WHAT IS NEEDED
Copy every line of the records below word for word, keeping the original line breaks.

THE INPUT
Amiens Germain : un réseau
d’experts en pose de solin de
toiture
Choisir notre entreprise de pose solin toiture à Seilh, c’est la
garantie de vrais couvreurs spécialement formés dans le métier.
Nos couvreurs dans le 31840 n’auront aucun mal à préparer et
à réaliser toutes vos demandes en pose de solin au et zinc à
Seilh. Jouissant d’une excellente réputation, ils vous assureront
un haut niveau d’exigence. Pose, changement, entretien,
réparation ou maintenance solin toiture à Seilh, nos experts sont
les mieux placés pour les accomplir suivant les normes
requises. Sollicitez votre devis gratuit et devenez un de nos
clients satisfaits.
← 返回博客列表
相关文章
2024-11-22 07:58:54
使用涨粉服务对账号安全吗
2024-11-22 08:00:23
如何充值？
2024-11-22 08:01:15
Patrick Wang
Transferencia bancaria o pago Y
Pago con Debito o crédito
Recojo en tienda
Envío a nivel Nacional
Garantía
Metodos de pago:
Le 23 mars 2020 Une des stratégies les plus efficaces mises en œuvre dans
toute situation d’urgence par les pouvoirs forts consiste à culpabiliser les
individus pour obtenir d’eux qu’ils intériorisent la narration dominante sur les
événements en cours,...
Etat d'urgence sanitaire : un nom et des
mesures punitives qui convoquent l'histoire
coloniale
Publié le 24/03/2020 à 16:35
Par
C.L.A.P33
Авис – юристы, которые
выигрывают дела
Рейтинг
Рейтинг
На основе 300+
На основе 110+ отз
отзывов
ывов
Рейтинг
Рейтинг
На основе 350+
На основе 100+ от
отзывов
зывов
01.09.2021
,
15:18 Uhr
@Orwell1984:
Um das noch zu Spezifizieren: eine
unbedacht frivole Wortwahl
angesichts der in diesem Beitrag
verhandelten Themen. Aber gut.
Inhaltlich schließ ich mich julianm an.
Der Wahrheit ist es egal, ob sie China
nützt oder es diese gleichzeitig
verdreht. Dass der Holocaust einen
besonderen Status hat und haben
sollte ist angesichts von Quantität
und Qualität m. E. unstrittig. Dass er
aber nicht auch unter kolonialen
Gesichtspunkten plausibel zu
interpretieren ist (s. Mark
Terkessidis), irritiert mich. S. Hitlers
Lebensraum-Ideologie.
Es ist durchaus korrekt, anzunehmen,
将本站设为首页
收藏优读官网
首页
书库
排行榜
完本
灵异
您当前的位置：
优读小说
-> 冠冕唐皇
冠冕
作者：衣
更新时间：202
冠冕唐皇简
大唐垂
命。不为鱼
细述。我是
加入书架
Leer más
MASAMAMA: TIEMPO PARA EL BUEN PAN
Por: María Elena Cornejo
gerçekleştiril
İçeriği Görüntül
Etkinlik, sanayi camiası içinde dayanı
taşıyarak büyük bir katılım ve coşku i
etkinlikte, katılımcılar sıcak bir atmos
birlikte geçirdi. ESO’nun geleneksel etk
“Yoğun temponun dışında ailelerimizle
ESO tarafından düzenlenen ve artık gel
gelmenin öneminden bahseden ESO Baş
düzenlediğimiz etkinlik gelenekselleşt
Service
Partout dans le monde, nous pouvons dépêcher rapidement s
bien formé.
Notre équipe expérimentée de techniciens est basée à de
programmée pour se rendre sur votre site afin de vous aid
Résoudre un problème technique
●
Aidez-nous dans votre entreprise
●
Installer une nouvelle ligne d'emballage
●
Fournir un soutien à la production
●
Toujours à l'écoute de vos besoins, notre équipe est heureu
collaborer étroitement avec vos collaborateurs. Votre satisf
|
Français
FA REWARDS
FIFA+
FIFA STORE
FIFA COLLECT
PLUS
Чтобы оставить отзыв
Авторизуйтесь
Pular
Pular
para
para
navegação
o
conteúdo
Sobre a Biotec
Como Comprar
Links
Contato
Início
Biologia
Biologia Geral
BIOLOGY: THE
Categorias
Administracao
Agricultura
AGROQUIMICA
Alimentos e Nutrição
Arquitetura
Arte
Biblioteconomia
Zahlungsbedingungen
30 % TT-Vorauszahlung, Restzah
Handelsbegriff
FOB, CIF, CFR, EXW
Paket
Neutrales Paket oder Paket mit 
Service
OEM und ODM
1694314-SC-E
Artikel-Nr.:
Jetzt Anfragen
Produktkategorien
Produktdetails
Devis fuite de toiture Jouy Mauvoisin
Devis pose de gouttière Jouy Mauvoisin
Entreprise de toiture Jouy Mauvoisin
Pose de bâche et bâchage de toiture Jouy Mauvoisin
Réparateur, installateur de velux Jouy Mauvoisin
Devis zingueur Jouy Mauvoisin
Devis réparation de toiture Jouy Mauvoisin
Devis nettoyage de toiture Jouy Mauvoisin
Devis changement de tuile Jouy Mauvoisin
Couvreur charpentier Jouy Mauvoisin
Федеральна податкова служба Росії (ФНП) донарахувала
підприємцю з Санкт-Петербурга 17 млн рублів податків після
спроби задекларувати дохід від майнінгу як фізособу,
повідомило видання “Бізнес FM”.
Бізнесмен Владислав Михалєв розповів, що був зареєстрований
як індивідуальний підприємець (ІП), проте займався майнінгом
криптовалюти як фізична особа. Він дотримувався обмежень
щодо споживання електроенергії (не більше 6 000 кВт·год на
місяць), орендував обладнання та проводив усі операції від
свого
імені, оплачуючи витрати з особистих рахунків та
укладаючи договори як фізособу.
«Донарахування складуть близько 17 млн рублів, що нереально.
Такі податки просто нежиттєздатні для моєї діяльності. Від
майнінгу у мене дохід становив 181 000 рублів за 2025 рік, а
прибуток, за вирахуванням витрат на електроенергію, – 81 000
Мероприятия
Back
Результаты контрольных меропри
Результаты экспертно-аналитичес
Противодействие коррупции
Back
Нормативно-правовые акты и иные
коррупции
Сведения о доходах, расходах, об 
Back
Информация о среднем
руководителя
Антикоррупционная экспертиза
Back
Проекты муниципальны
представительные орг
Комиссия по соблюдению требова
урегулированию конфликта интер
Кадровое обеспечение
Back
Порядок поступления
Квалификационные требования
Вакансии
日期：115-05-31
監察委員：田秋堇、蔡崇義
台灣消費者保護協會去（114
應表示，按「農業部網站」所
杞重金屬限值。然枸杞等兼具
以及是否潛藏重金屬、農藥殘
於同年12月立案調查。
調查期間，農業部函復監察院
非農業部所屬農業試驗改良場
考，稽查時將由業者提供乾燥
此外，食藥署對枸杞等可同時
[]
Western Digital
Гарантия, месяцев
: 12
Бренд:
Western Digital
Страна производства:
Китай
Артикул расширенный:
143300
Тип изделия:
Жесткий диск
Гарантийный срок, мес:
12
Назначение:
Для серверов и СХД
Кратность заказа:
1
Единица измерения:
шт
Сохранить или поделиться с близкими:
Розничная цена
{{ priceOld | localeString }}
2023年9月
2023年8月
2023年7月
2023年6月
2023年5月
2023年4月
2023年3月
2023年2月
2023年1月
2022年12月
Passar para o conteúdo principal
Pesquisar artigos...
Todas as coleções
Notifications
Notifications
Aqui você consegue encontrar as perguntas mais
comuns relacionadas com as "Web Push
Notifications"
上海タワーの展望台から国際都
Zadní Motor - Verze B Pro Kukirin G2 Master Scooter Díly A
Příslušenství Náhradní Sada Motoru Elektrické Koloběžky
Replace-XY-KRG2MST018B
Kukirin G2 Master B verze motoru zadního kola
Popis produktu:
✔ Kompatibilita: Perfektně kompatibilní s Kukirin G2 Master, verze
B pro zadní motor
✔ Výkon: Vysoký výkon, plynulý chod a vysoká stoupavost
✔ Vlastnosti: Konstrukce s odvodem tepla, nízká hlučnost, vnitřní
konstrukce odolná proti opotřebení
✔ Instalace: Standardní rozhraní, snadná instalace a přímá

OUTPUT BELOW
Amiens Germain : un réseau
d’experts en pose de solin de
toiture
Choisir notre entreprise de pose solin toiture à Seilh, c’est la
garantie de vrais couvreurs spécialement formés dans le métier.
Nos couvreurs dans le 31840 n’auront aucun mal à préparer et
à réaliser toutes vos demandes en pose de solin au et zinc à
Seilh. Jouissant d’une excellente réputation, ils vous assureront
un haut niveau d’exigence. Pose, changement, entretien,
réparation ou maintenance solin toiture à Seilh, nos experts sont
les mieux placés pour les accomplir suivant les normes
requises. Sollicitez votre devis gratuit et devenez un de nos
clients satisfaits.
← 返回博客列表
相关文章
2024-11-22 07:58:54
使用涨粉服务对账号安全吗
2024-11-22 08:00:23
如何充值？
2024-11-22 08:01:15
Patrick Wang
Transferencia bancaria o pago Y
Pago con Debito o crédito
Recojo en tienda
Envío a nivel Nacional
Garantía
Metodos de pago:
Le 23 mars 2020 Une des stratégies les plus efficaces mises en œuvre dans
toute situation d’urgence par les pouvoirs forts consiste à culpabiliser les
individus pour obtenir d’eux qu’ils intériorisent la narration dominante sur les
événements en cours,...
Etat d'urgence sanitaire : un nom et des
mesures punitives qui convoquent l'histoire
coloniale
Publié le 24/03/2020 à 16:35
Par
C.L.A.P33
Авис – юристы, которые
выигрывают дела
Рейтинг
Рейтинг
На основе 300+
На основе 110+ отз
отзывов
ывов
Рейтинг
Рейтинг
На основе 350+
На основе 100+ от
отзывов
зывов
01.09.2021
,
15:18 Uhr
@Orwell1984:
Um das noch zu Spezifizieren: eine
unbedacht frivole Wortwahl
angesichts der in diesem Beitrag
verhandelten Themen. Aber gut.
Inhaltlich schließ ich mich julianm an.
Der Wahrheit ist es egal, ob sie China
nützt oder es diese gleichzeitig
verdreht. Dass der Holocaust einen
besonderen Status hat und haben
sollte ist angesichts von Quantität
und Qualität m. E. unstrittig. Dass er
aber nicht auch unter kolonialen
Gesichtspunkten plausibel zu
interpretieren ist (s. Mark
Terkessidis), irritiert mich. S. Hitlers
Lebensraum-Ideologie.
Es ist durchaus korrekt, anzunehmen,
将本站设为首页
收藏优读官网
首页
书库
排行榜
完本
灵异
您当前的位置：
优读小说
-> 冠冕唐皇
冠冕
作者：衣
更新时间：202
冠冕唐皇简
大唐垂
命。不为鱼
细述。我是
加入书架
Leer más
MASAMAMA: TIEMPO PARA EL BUEN PAN
Por: María Elena Cornejo
gerçekleştiril
İçeriği Görüntül
Etkinlik, sanayi camiası içinde dayanı
taşıyarak büyük bir katılım ve coşku i
etkinlikte, katılımcılar sıcak bir atmos
birlikte geçirdi. ESO’nun geleneksel etk
“Yoğun temponun dışında ailelerimizle
ESO tarafından düzenlenen ve artık gel
gelmenin öneminden bahseden ESO Baş
düzenlediğimiz etkinlik gelenekselleşt
Service
Partout dans le monde, nous pouvons dépêcher rapidement s
bien formé.
Notre équipe expérimentée de techniciens est basée à de
programmée pour se rendre sur votre site afin de vous aid
Résoudre un problème technique
●
Aidez-nous dans votre entreprise
●
Installer une nouvelle ligne d'emballage
●
Fournir un soutien à la production
●
Toujours à l'écoute de vos besoins, notre équipe est heureu
collaborer étroitement avec vos collaborateurs. Votre satisf
|
Français
FA REWARDS
FIFA+
FIFA STORE
FIFA COLLECT
PLUS
Чтобы оставить отзыв
Авторизуйтесь
Pular
Pular
para
para
navegação
o
conteúdo
Sobre a Biotec
Como Comprar
Links
Contato
Início
Biologia
Biologia Geral
BIOLOGY: THE
Categorias
Administracao
Agricultura
AGROQUIMICA
Alimentos e Nutrição
Arquitetura
Arte
Biblioteconomia
Zahlungsbedingungen
30 % TT-Vorauszahlung, Restzah
Handelsbegriff
FOB, CIF, CFR, EXW
Paket
Neutrales Paket oder Paket mit 
Service
OEM und ODM
1694314-SC-E
Artikel-Nr.:
Jetzt Anfragen
Produktkategorien
Produktdetails
Devis fuite de toiture Jouy Mauvoisin
Devis pose de gouttière Jouy Mauvoisin
Entreprise de toiture Jouy Mauvoisin
Pose de bâche et bâchage de toiture Jouy Mauvoisin
Réparateur, installateur de velux Jouy Mauvoisin
Devis zingueur Jouy Mauvoisin
Devis réparation de toiture Jouy Mauvoisin
Devis nettoyage de toiture Jouy Mauvoisin
Devis changement de tuile Jouy Mauvoisin
Couvreur charpentier Jouy Mauvoisin
Федеральна податкова служба Росії (ФНП) донарахувала
підприємцю з Санкт-Петербурга 17 млн рублів податків після
спроби задекларувати дохід від майнінгу як фізособу,
повідомило видання “Бізнес FM”.
Бізнесмен Владислав Михалєв розповів, що був зареєстрований
як індивідуальний підприємець (ІП), проте займався майнінгом
криптовалюти як фізична особа. Він дотримувався обмежень
щодо споживання електроенергії (не більше 6 000 кВт·год на
місяць), орендував обладнання та проводив усі операції від
свого
імені, оплачуючи витрати з особистих рахунків та
укладаючи договори як фізособу.
«Донарахування складуть близько 17 млн рублів, що нереально.
Такі податки просто нежиттєздатні для моєї діяльності. Від
майнінгу у мене дохід становив 181 000 рублів за 2025 рік, а
прибуток, за вирахуванням витрат на електроенергію, – 81 000
Мероприятия
Back
Результаты контрольных меропри
Результаты экспертно-аналитичес
Противодействие коррупции
Back
Нормативно-правовые акты и иные
коррупции
Сведения о доходах, расходах, об 
Back
Информация о среднем
руководителя
Антикоррупционная экспертиза
Back
Проекты муниципальны
представительные орг
Комиссия по соблюдению требова
урегулированию конфликта интер
Кадровое обеспечение
Back
Порядок поступления
Квалификационные требования
Вакансии
日期：115-05-31
監察委員：田秋堇、蔡崇義
台灣消費者保護協會去（114
應表示，按「農業部網站」所
杞重金屬限值。然枸杞等兼具
以及是否潛藏重金屬、農藥殘
於同年12月立案調查。
調查期間，農業部函復監察院
非農業部所屬農業試驗改良場
考，稽查時將由業者提供乾燥
此外，食藥署對枸杞等可同時
[]
Western Digital
Гарантия, месяцев
: 12
Бренд:
Western Digital
Страна производства:
Китай
Артикул расширенный:
143300
Тип изделия:
Жесткий диск
Гарантийный срок, мес:
12
Назначение:
Для серверов и СХД
Кратность заказа:
1
Единица измерения:
шт
Сохранить или поделиться с близкими:
Розничная цена
{{ priceOld | localeString }}
2023年9月
2023年8月
2023年7月
2023年6月
2023年5月
2023年4月
2023年3月
2023年2月
2023年1月
2022年12月
Passar para o conteúdo principal
Pesquisar artigos...
Todas as coleções
Notifications
Notifications
Aqui você consegue encontrar as perguntas mais
comuns relacionadas com as "Web Push
Notifications"
上海タワーの展望台から国際都
Zadní Motor - Verze B Pro Kukirin G2 Master Scooter Díly A
Příslušenství Náhradní Sada Motoru Elektrické Koloběžky
Replace-XY-KRG2MST018B
Kukirin G2 Master B verze motoru zadního kola
Popis produktu:
✔ Kompatibilita: Perfektně kompatibilní s Kukirin G2 Master, verze
B pro zadní motor
✔ Výkon: Vysoký výkon, plynulý chod a vysoká stoupavost
✔ Vlastnosti: Konstrukce s odvodem tepla, nízká hlučnost, vnitřní
konstrukce odolná proti opotřebení
✔ Instalace: Standardní rozhraní, snadná instalace a přímá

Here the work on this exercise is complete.